▶ [Exercise objective]:
Using the listing below, extract each line that has the word "shoulder" in it.
[Opening Extracted data section]
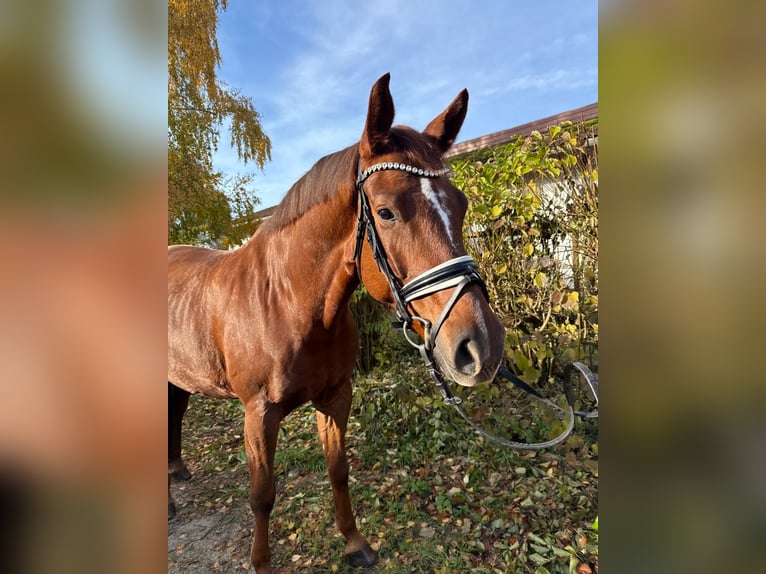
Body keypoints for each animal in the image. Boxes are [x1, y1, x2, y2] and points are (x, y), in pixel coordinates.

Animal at [168, 73, 505, 573]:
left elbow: (338, 470)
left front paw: (354, 541)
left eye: (460, 205)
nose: (481, 345)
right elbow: (262, 495)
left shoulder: (335, 396)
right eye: (385, 212)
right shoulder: (258, 414)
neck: (289, 304)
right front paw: (262, 563)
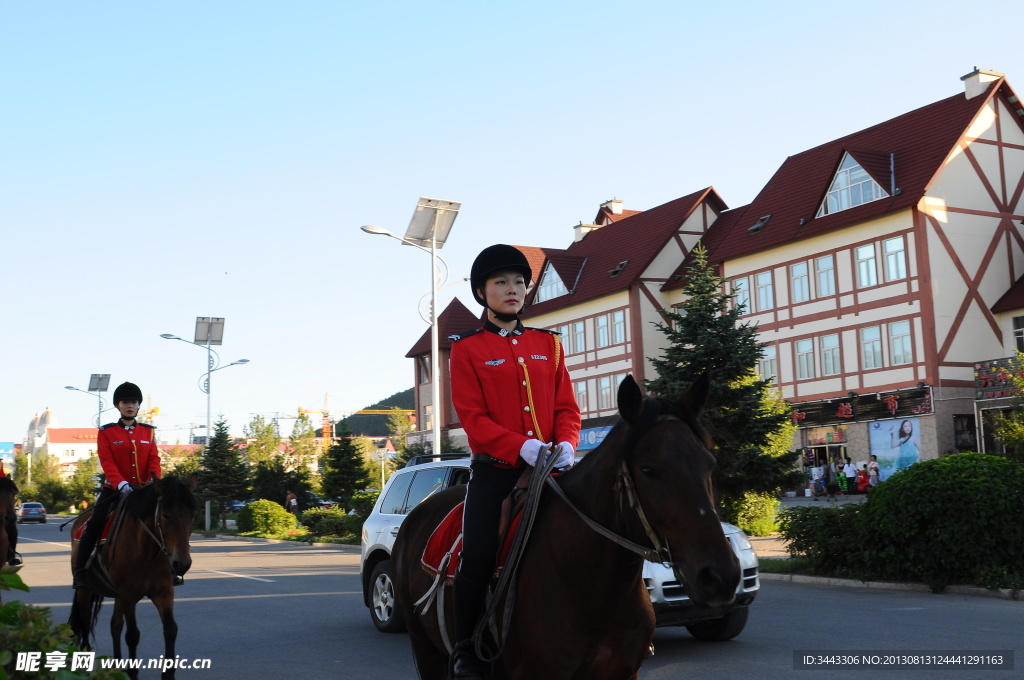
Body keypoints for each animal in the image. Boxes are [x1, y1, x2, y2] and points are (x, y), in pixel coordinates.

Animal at [68, 473, 197, 680]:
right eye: (165, 515)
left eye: (193, 515)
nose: (182, 563)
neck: (149, 551)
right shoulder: (128, 594)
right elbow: (133, 635)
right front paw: (132, 672)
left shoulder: (164, 592)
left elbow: (170, 629)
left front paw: (168, 674)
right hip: (85, 591)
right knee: (86, 621)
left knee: (115, 625)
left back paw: (117, 667)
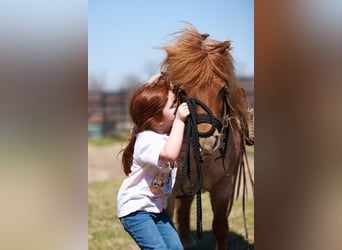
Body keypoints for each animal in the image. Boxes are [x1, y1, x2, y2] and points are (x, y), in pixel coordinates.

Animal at [159, 23, 252, 250]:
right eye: (183, 91)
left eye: (222, 90)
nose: (207, 141)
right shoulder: (170, 191)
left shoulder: (224, 186)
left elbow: (220, 226)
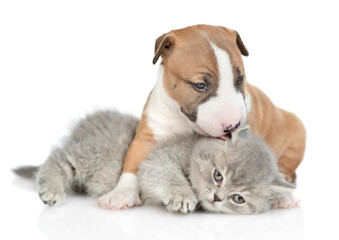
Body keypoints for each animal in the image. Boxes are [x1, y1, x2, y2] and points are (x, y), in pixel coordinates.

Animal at [13, 110, 294, 214]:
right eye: (218, 176)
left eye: (238, 198)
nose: (217, 197)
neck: (194, 147)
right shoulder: (153, 161)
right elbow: (167, 174)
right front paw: (182, 195)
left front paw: (285, 199)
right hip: (94, 153)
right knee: (57, 157)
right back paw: (51, 190)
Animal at [97, 24, 306, 210]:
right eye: (200, 85)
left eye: (240, 79)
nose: (233, 125)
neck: (186, 121)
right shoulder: (148, 134)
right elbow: (132, 161)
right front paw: (120, 194)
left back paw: (284, 197)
[Closing Extracted data section]
▶ [Answer section]:
left shoulder: (335, 396)
right shoulder: (258, 414)
right shoulder: (128, 594)
left shoulder: (164, 592)
right shoulder: (170, 191)
left shoulder: (224, 186)
right shoulder: (153, 161)
right shoulder: (148, 134)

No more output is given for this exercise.